Howard watched him. This was always an intriguing moment. He often wondered what would happen if he just sat there and didn’t leave. How long would it take before Schrade looked up? When he did, how would he react? What would happen if someone actually called this man’s inflexible hand? Howard’s imagination answered his own question. He saw the face of Marie Bienert. Of Dennis Clymer. Of Ariana Kiriasis. Of Claude Corsier. Mara Song. Harry Strand. He saw the faceless silhouettes of dozens, of countless, unknown others.
Howard had managed thus far to work with this one-man pestilence and not succumb to his indiscriminate fever. He wanted to keep it that way, and no amount of idle curiosity would make him risk losing what he had managed to extract from the very heart of the plague.
He rose from his chair, turned away from the massive desk, and started to the door at the other end of the salon. As he passed through pools of dusty light hanging over the cabinets, he thought he could feel the intermittent shadows brushing at his clothes like spiders’ webs, each web stronger, each dragging at him with more resistance than the previous one. The very fact that he was imagining this gave him the creeps, and it took all the nerve he had not to quicken his pace. He did not look back.
CHAPTER 39
By midafternoon of the next day they had rented a new car and were on the road again. Picking up Autoroute A1 outside Paris, they drove three hours to Calais, where they caught one of the numerous Sealink ferries to Dover.

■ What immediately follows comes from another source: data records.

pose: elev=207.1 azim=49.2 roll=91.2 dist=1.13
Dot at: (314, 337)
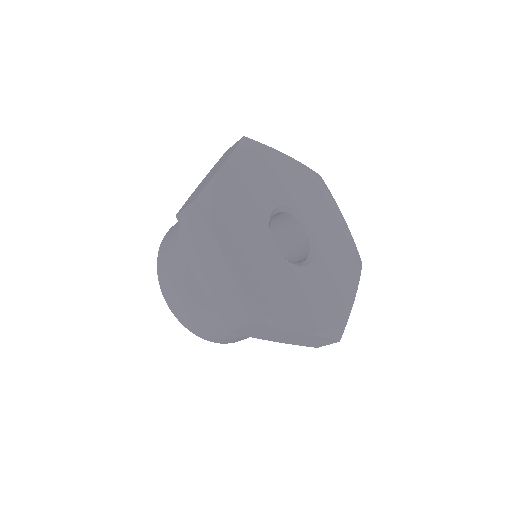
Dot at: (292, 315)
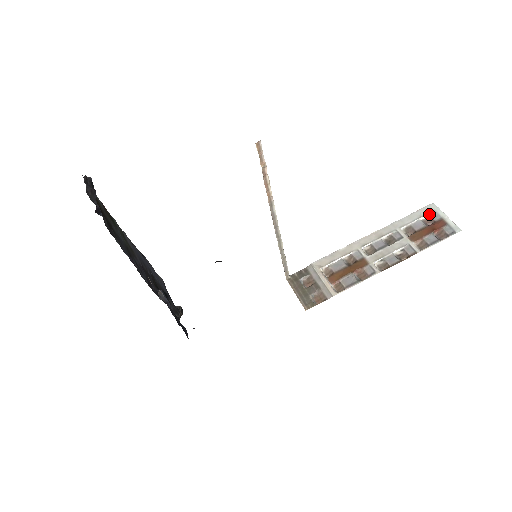
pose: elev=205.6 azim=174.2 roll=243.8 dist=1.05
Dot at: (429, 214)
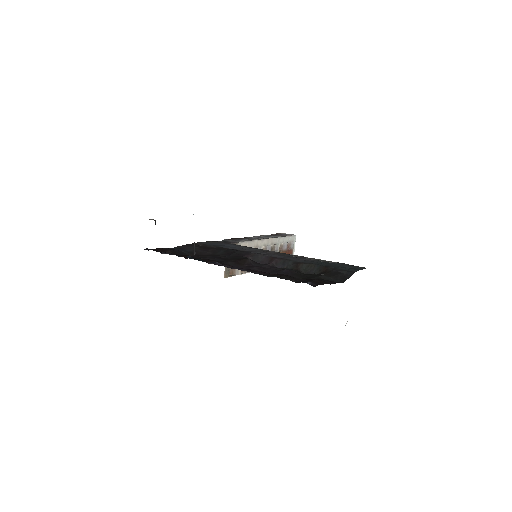
Dot at: (291, 242)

They could have taken the Channel tunnel train from Paris and been in London in just over three hours, but Strand had grown increasingly edgy about evading Schrade’s intelligence. Now that he knew Schrade had probably had continuous access to their whereabouts through Howard, via Mara’s signal pen, up until they left Bellagio, his determination to remain hidden from all of them was reinvigorated, and his anxiety at the absence of any signs of surveillance whatsoever was heightened. The Channel tunnel train was too popular and its traffic too easy to monitor, whereas the multiplicity of ferry routes and timetables was more in their favor.

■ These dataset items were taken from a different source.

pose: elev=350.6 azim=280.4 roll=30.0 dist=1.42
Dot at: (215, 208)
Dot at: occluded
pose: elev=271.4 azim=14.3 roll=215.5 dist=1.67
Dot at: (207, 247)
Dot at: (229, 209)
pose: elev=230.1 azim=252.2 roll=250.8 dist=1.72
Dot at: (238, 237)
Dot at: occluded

The drive from Paris had been quiet. Once they had driven onto the ferry and started across the Channel, Strand decided to broach with Mara the subject of his plans.
They made their way up the interior stairs of the ferry and walked out on the second-level observation deck on the stern. The coast of Calais was already drifting away, and the seagulls that would follow the ferry most of the way across the Channel were shrilling and hovering above them, diving now and then into the foam and the wake created by the huge propellers. The breeze was warm and salty, but there was a feel of hopefulness in it, too.
They leaned their forearms on the railing and stood there a moment, feeling the throb of the powerful engines and the gentle buoyancy of the ferry.
“I’m going to have to talk to Schrade,” he said. Out of the corner of his eye he saw Mara’s head jerk around.